JOUW OPDRACHT:
Ga verder met de tekst over Amsterdam en Weesp, te beginnen na de laatste zin.

TEKSTFRAGMENT:
════════════════════

Afbeelding
Foto: Christian Pfeiffer

Dat Amsterdam zich met Weesp bemoeide of daar een soms belangrijke rol speelde, is altijd al zo geweest.

Amsterdam en Weesp hebben meer gemeen dan je zou verwachten. Ook in het verleden deed Amsterdam zich al in Weesp gelden.

Tekst Cees Pfeiffer, foto Christian Pfeiffer

Nooordersluis

Neem de sluis, die formeel Noordersluis heet, en onderdeel was van de zogenaamde Keulsche Vaart: een drukke vaarverbinding van Amsterdam met Duitsland die sinds de opening in 1639 van de Weespertrekvaart door Weesp voerde. Heen en terug naar Duitsland moesten de Rijnschepen in de Noordersluis worden geschut om op de Vecht te komen. Dat bracht aardig wat geld in de gemeentekas. Tijdens de hoogtijdagen passeerden er in Weesp jaarlijks 12.000 vrachtschepen, ofwel zo’n 40 schepen per dag. Het was dus elke dag een drukte van belang bij onze kleine Noordersluis. Al in de 14e eeuw lag er een sluis die steeds werd aangepast aan de steeds groter wordende Rijnschepen. De vaart verloor haar functie in 1892 toen het Amsterdam-Rijnkanaal werd geopend, waarmee een snelle rechtstreekse verbinding van Amsterdam via Utrecht naar de Rijn ontstond. Ook een lucratieve handel voor Weesp met Amsterdam was het Vechtwater. Omdat het water van Amsterdamse grachten te vuil was om te kunnen drinken en bier van te brouwen, ‘exporteerde’ Weesp Vechtwater naar Amsterdam. Daarvoor waren speciale waterschepen ontworpen die over de Keulsche Vaart naar Weesp voeren en onder het toeziend oog van een ‘Amsterdamse waterschout’ schoon Vechtwater innamen voor Amsterdam. Het water kostte niks, maar het schutten leverde Weesp wel geld op.

════════════════════

GEGEVENSSET:
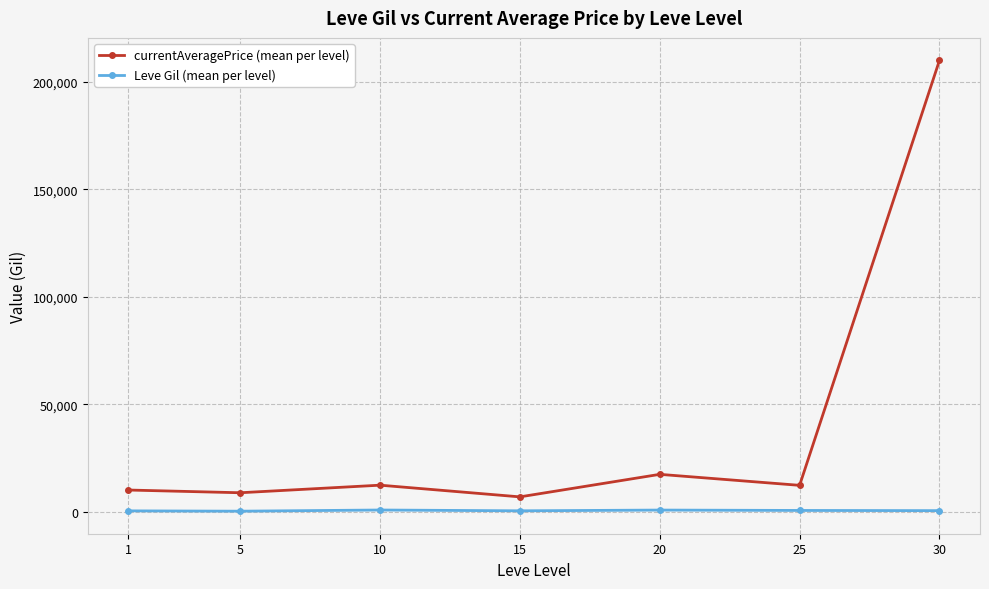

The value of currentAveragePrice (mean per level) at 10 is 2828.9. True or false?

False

════════════════════

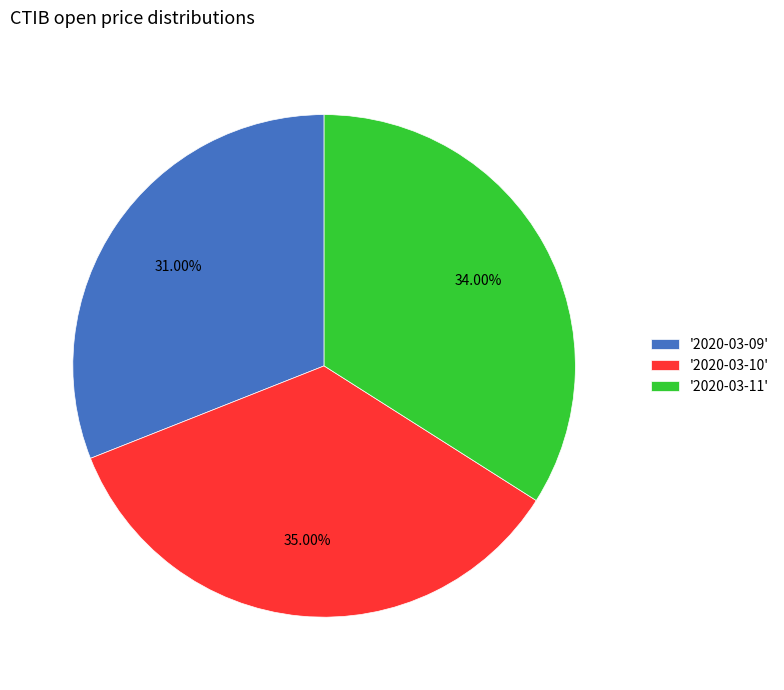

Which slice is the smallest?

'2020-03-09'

════════════════════

ANTWOORD:
Beurtvaart

Maar er was meer scheepvaartverkeer tussen beide steden. Vanaf 1639 kon je vier keer per dag met een trekschuit naar Amsterdam en terug. De reis duurde twee uur. De boot vertrok ’s morgens om 6 en 8 uur en ’s middags om 2 en 5 uur, en omgekeerd. Later toen de passagiers de trein konden pakken, namen beurtschippers voor het vrachtvervoer tussen Weesp en Amsterdam de plaats van trekschuiten over. De beurtschepen lagen afgemeerd in wat tegenwoordig ‘De Kom’ heet, waarschijnlijk een verkorting van de oude naam ‘keerkom’ omdat daar vroeger de schepen konden keren. In de bloeiperiode onderhielden zo’n vijftien vrachtschepen vanuit Weesp een geregelde dienst op steden als Utrecht en Rotterdam, maar vooral Amsterdam. Die schepen droegen mooie namen als ‘Barbara’, ‘De Adelaar’, ‘Wilhelmina’, ‘Elizabeth’, ‘De Stad Weesp’ of gewoon ‘Weesp’. Aan die glorietijd kwam begin jaren zestig vrij plotseling een einde toen vrachtwagens het vervoer overnamen.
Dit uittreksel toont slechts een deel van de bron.